It is notable that the red of his wife's blood is the last real color that Rafael seems to register. Before that, she planted flowers and vegetables in her garden, harvesting the green vegetables to cook and serve with their dinner. She watered the peach trees, bringing them back to life enough that they could "burst" into bloom. Life with his wife seemed vibrant with sounds and colors—she would sing in the garden and while she bathed herself, and she made their corner of the pale llano erupt with varied hues. However, once the "small flow of blood began," leading to his wife's death in childbirth, Rafael's life seems to become rather colorless. His daughter is but a "small white bundle." He buries his wife and disappears, returning "pale" after several days, not caring whether he lives or dies. He "moves like a ghost" in the town and merely survives in the "desolate" llano.
On the day Rafael sees the cloud of dust on the road to his house, his wife's grave is "covered by windswept sand" and the peach trees that she had restored to health are now "almost dead." His daughter has tried to tend them, but she does not know how—he has kept this life from her, just as he has kept all joy in life from her as well as all knowledge of her mother or even his very voice or love. The landscape is "dry, tawny" and lifeless, except for her.

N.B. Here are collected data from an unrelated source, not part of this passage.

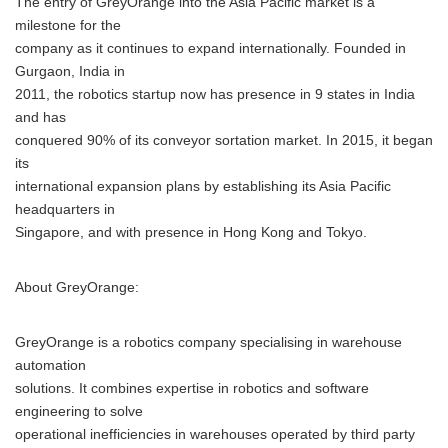
The entry of GreyOrange into the Asia Pacific market is a
milestone for the
company as it continues to expand internationally. Founded in
Gurgaon, India in
2011, the robotics startup now has presence in 9 states in India
and has
conquered 90% of its conveyor sortation market. In 2015, it began
its
international expansion plans by establishing its Asia Pacific
headquarters in
Singapore, and with presence in Hong Kong and Tokyo.
About GreyOrange:
GreyOrange is a robotics company specialising in warehouse
automation
solutions. It combines expertise in robotics and software
engineering to solve
operational inefficiencies in warehouses operated by third party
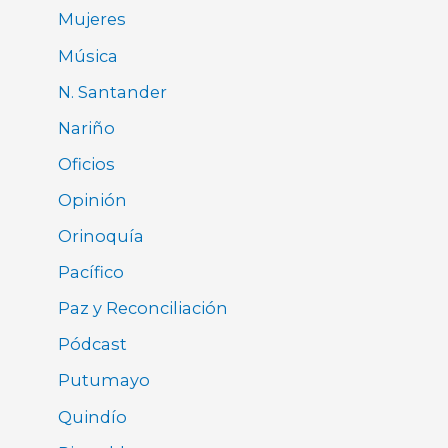
Mujeres
Música
N. Santander
Nariño
Oficios
Opinión
Orinoquía
Pacífico
Paz y Reconciliación
Pódcast
Putumayo
Quindío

When he enters the home following the sight of the car driving into the ranch, he sees her on the bed, and she has clearly been raped. She points to "the stain of blood" on the sheets, and "red scratch marks" cover her shoulders. It seems to be the sight of her blood, the bright color of it, that first reminds him of her mother and eventually restores his ability to imagine color, to imagine joy, in his life again. It is only after he sees his daughter bathing as his wife used to that he offers to prepare her a garden, just as he had for her mother. This garden has become symbolic of the life and happiness that is possible in the midst of desolation and silence.